§ **Text for analysis**
────────────────

Kennedy’s absence during the health care debate has been a serious blow to progressives deprived of his forceful advocacy for the “public option” passed by his committee.

“This was someone who someone who carried the celebrity power, had the ability to get their message heard and had the legislative skills,” said Stephen Hess, senior fellow emeritus at the Brookings Institution.

“It took Ted Kennedy a hell of a long time to become Ted Kennedy, so I don’t think anyone’s going to become Ted Kennedy tomorrow,” he added.

The only senator with comparable star power exited the stage months ago. Hillary Clinton’s aides hoped to groom her for a Kennedy-like leadership role when she returned from her presidential defeat in mid-2008, citing her health care fight alongside Kennedy in the early '90s.

Like Kennedy, Clinton had the celebrity and a solid reputation as a legislative workhorse and had created good alliances across the aisle. But unlike Kennedy, whose ideology was firmly fixed in his early 30s, Clinton alienated many progressives by first supporting then opposing the Iraq war — and by adopting expediently centrist positions on issues like supporting a bill targeting flag burning.

────────────────

§ **Record extracts**

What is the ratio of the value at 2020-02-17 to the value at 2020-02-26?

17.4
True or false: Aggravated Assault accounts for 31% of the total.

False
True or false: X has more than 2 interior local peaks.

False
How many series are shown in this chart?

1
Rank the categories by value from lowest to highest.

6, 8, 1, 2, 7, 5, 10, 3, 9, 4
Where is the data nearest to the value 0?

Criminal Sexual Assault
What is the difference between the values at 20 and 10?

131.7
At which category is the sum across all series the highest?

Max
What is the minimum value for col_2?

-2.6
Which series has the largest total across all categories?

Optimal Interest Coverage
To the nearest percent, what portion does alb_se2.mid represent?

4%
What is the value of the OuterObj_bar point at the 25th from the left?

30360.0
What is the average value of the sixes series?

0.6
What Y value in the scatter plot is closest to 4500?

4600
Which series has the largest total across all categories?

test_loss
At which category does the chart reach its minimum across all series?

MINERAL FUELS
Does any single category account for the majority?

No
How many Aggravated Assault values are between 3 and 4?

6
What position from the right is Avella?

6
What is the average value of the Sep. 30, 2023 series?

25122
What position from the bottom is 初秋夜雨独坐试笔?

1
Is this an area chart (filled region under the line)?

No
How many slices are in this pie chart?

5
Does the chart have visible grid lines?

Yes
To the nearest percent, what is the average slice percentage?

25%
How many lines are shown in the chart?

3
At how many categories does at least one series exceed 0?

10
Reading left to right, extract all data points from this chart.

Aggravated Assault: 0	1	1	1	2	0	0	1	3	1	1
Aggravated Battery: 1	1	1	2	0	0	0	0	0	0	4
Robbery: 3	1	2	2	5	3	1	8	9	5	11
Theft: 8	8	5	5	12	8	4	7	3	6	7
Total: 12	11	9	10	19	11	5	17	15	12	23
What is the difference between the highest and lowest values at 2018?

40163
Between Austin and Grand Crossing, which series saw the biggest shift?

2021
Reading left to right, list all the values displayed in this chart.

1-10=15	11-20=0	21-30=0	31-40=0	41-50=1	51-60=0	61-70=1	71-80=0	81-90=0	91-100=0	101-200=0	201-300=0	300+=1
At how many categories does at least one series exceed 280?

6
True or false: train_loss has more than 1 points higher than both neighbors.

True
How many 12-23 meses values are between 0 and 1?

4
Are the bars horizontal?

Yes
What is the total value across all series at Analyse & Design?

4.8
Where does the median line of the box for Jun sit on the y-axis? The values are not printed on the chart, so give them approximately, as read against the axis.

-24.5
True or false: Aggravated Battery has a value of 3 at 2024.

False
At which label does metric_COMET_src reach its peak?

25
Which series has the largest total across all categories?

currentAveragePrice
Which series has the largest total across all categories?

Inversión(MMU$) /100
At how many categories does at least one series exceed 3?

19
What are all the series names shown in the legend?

────────────────

§ **Requirement 1**
Do these statements agree with the passage on Kennedy's absence from the health care debate? (a) Stephen Hess is a senior fellow emeritus at the Brookings Institution. (b) Clinton returned from her presidential defeat in early 2008. (c) Clinton opposed the Iraq war from the start. Answer each yes or no, quoting the words of the passage that decide it.
§ **Requirement 2**
Can you quote the passage on Kennedy's absence word for word, between "Like Kennedy, Clinton" and "targeting flag burning.", inclusive?

§ **Exercise result 1**
(a) Yes: "senior fellow emeritus at the Brookings Institution."
(b) No: "when she returned from her presidential defeat in mid-2008."
(c) No: "by first supporting then opposing the Iraq war."

§ **Exercise result 2**
Like Kennedy, Clinton had the celebrity and a solid reputation as a legislative workhorse and had created good alliances across the aisle. But unlike Kennedy, whose ideology was firmly fixed in his early 30s, Clinton alienated many progressives by first supporting then opposing the Iraq war — and by adopting expediently centrist positions on issues like supporting a bill targeting flag burning.